**BRIEF:**
Change "myFeature" to "squareFrame" in the entries from the start through the line with "Q0 = qSketchRegion(id", keeping everything else as it is. Leave the pictures out of your answer.

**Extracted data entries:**
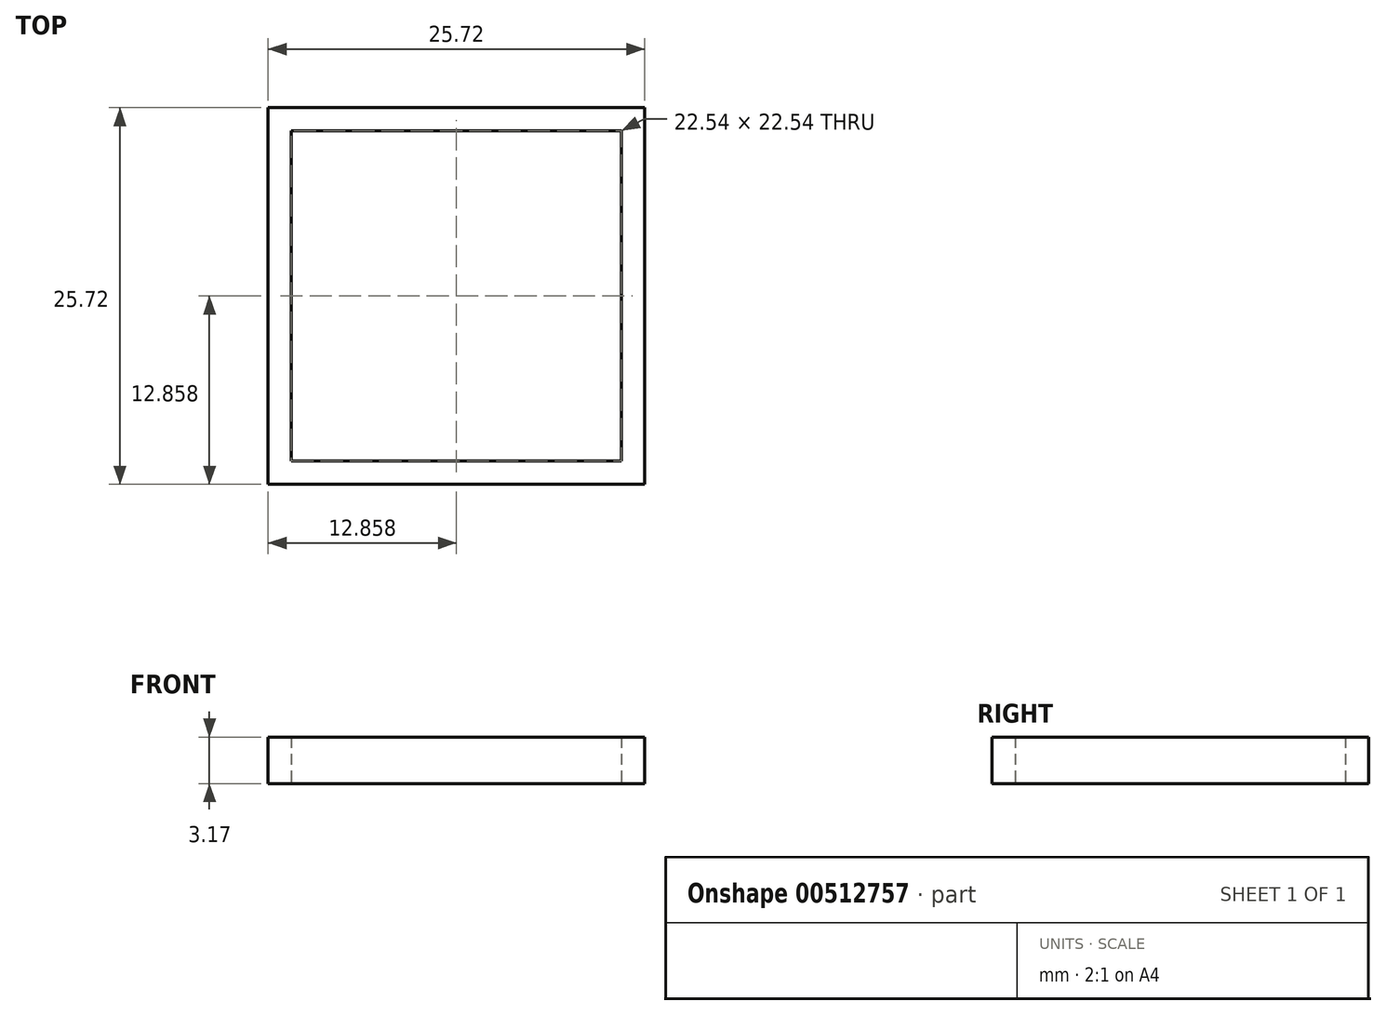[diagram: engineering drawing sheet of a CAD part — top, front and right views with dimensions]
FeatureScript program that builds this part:
annotation { "Feature Type Name" : "Feature", "Feature Type Description" : "" }
export const myFeature = defineFeature(function(context is Context, id is Id, definition is map)
    precondition{}
    {
        {
            var Q0;
            Q0=qCreatedBy(makeId("Top.planeOp"),FACE);
            var sketch = newSketch(context, id + "F0", { "sketchPlane" : qUnion([Q0])});
            skLineSegment(sketch, "E0", {"start": v(0, 0) * mm, "end": v(0, 25.72) * mm});
            skLineSegment(sketch, "E1", {"start": v(0, 25.72) * mm, "end": v(25.72, 25.72) * mm});
            skLineSegment(sketch, "E2.bottom", {"start": v(0, 0) * mm, "end": v(25.72, 0) * mm});
            skLineSegment(sketch, "E2.right", {"start": v(25.72, 0) * mm, "end": v(25.72, 25.72) * mm});
            skLineSegment(sketch, "E3", {"start": v(1.59, 24.13) * mm, "end": v(24.13, 24.13) * mm});
            skLineSegment(sketch, "E4", {"start": v(1.59, 24.13) * mm, "end": v(1.59, 1.59) * mm});
            skLineSegment(sketch, "E5", {"start": v(24.13, 24.13) * mm, "end": v(24.13, 1.59) * mm});
            skLineSegment(sketch, "E6", {"start": v(24.13, 1.59) * mm, "end": v(1.59, 1.59) * mm});
            skPoint(sketch, "E7.orphan", {"position": v(12.86, 12.86) * mm});
            skSolve(sketch);
        }
        {
            var Q0;
            Q0 = qSketchRegion(id + "F0", true);
            extrude(context, id + "F1", {"entities" : qUnion([Q0]), "depth" : 3.17 * mm});
        }
    });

**RESULT:**
[diagram: engineering drawing sheet of a CAD part — top, front and right views with dimensions]
FeatureScript program that builds this part:
annotation { "Feature Type Name" : "Feature", "Feature Type Description" : "" }
export const squareFrame = defineFeature(function(context is Context, id is Id, definition is map)
    precondition{}
    {
        {
            var Q0;
            Q0=qCreatedBy(makeId("Top.planeOp"),FACE);
            var sketch = newSketch(context, id + "F0", { "sketchPlane" : qUnion([Q0])});
            skLineSegment(sketch, "E0", {"start": v(0, 0) * mm, "end": v(0, 25.72) * mm});
            skLineSegment(sketch, "E1", {"start": v(0, 25.72) * mm, "end": v(25.72, 25.72) * mm});
            skLineSegment(sketch, "E2.bottom", {"start": v(0, 0) * mm, "end": v(25.72, 0) * mm});
            skLineSegment(sketch, "E2.right", {"start": v(25.72, 0) * mm, "end": v(25.72, 25.72) * mm});
            skLineSegment(sketch, "E3", {"start": v(1.59, 24.13) * mm, "end": v(24.13, 24.13) * mm});
            skLineSegment(sketch, "E4", {"start": v(1.59, 24.13) * mm, "end": v(1.59, 1.59) * mm});
            skLineSegment(sketch, "E5", {"start": v(24.13, 24.13) * mm, "end": v(24.13, 1.59) * mm});
            skLineSegment(sketch, "E6", {"start": v(24.13, 1.59) * mm, "end": v(1.59, 1.59) * mm});
            skPoint(sketch, "E7.orphan", {"position": v(12.86, 12.86) * mm});
            skSolve(sketch);
        }
        {
            var Q0;
            Q0 = qSketchRegion(id + "F0", true);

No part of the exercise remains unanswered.